The German airline previously said it expected to place such
an order in the second half of 2013.
Lufthansa is evaluating Boeing Co's 787 Dreamliner,
Boeing's still-to-be-launched 777X, and Airbus's A350,
which made its maiden flight in June.
Final approval of the order is expected at Lufthansa's Sept.
18 supervisory board meeting, after the airline's executive
board makes a preliminary decision, the sources said.
Since most delivery slots for the new planes are booked
years in advance, Lufthansa is expected to buy the latest
versions of the planes, such as the recently launched 787-10,
the 777X-9 and the A350-1000, one of the sources said.
The order could be a mix of Boeing and Airbus aircraft, or
Lufthansa could choose to buy only one aircraft type or order
entirely from one plane maker, the sources said.
The new wide-body planes would replace 22 Boeing 747-400s
and more than 20 Airbus A340s currently in Lufthansa's fleet.

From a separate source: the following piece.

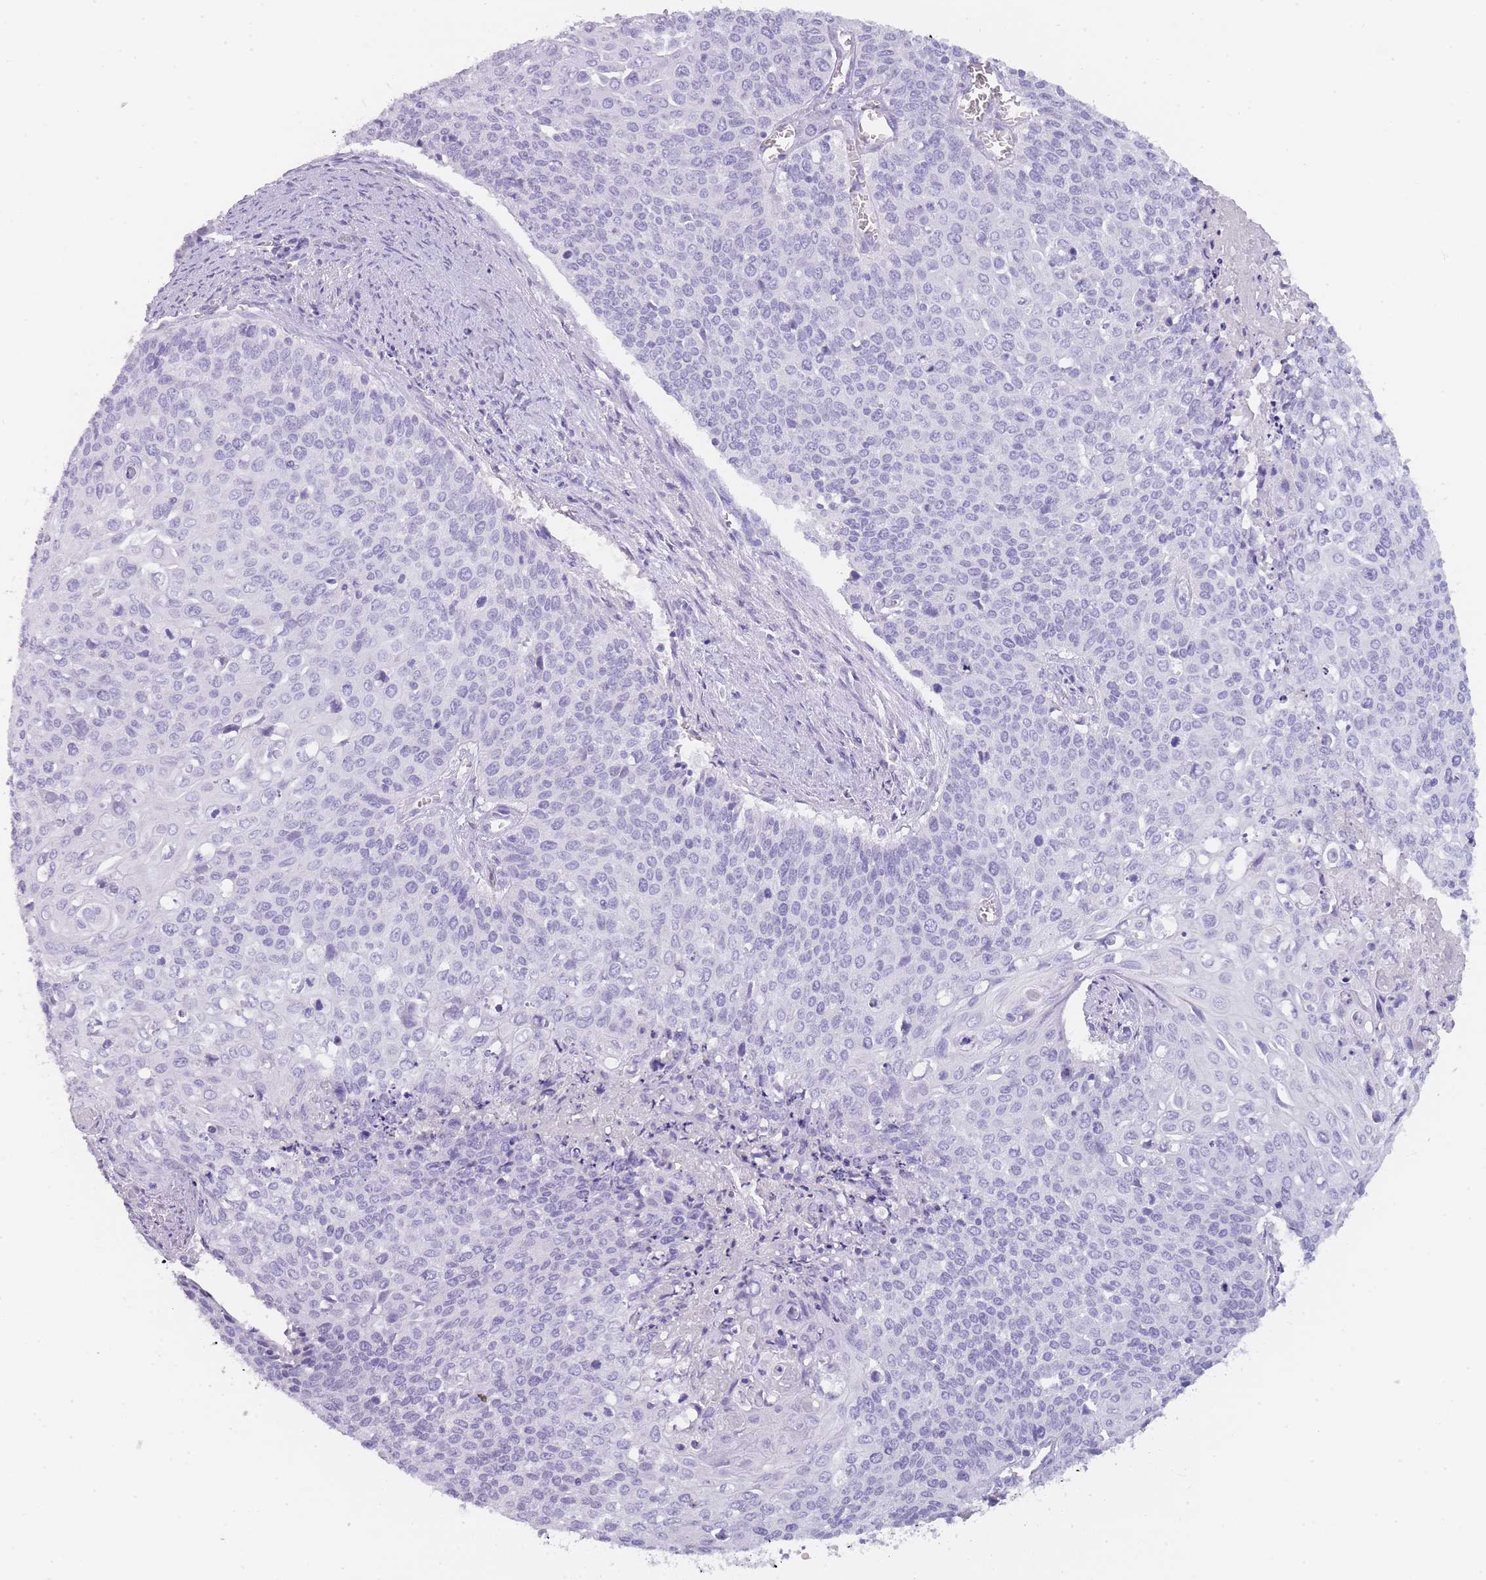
{"staining": {"intensity": "negative", "quantity": "none", "location": "none"}, "tissue": "cervical cancer", "cell_type": "Tumor cells", "image_type": "cancer", "snomed": [{"axis": "morphology", "description": "Squamous cell carcinoma, NOS"}, {"axis": "topography", "description": "Cervix"}], "caption": "Immunohistochemistry of human cervical cancer (squamous cell carcinoma) shows no expression in tumor cells.", "gene": "TCP11", "patient": {"sex": "female", "age": 39}}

Lufthansa's fleet has no 777 passenger planes. Its cargo
operation has five 777 freighters on order, with the first
delivery due in October. Lufthansa's Austrian subsidiary already
flies 777 passenger planes and its SWISS unit has six on order.
The new wide-body planes likely would be delivered starting
in 2018 or 2019, so it is not yet known how many would be for
replacement of existing aircraft and how many would be for
growth, said one of the sources.
Lufthansa is considering the 787 Dreamliner even though the
new high-tech jet has suffered a string of problems, including
overheating batteries that prompted regulators to ground the
craft earlier this year.
In August, Lufthansa Chief Financial Officer Simone Menne
said the airline was not worried about problems with the
Dreamliner because "a lot of aircraft have teething problems in
the beginning, like the 747-400, and now it's flying absolutely
reliable for years and years and years."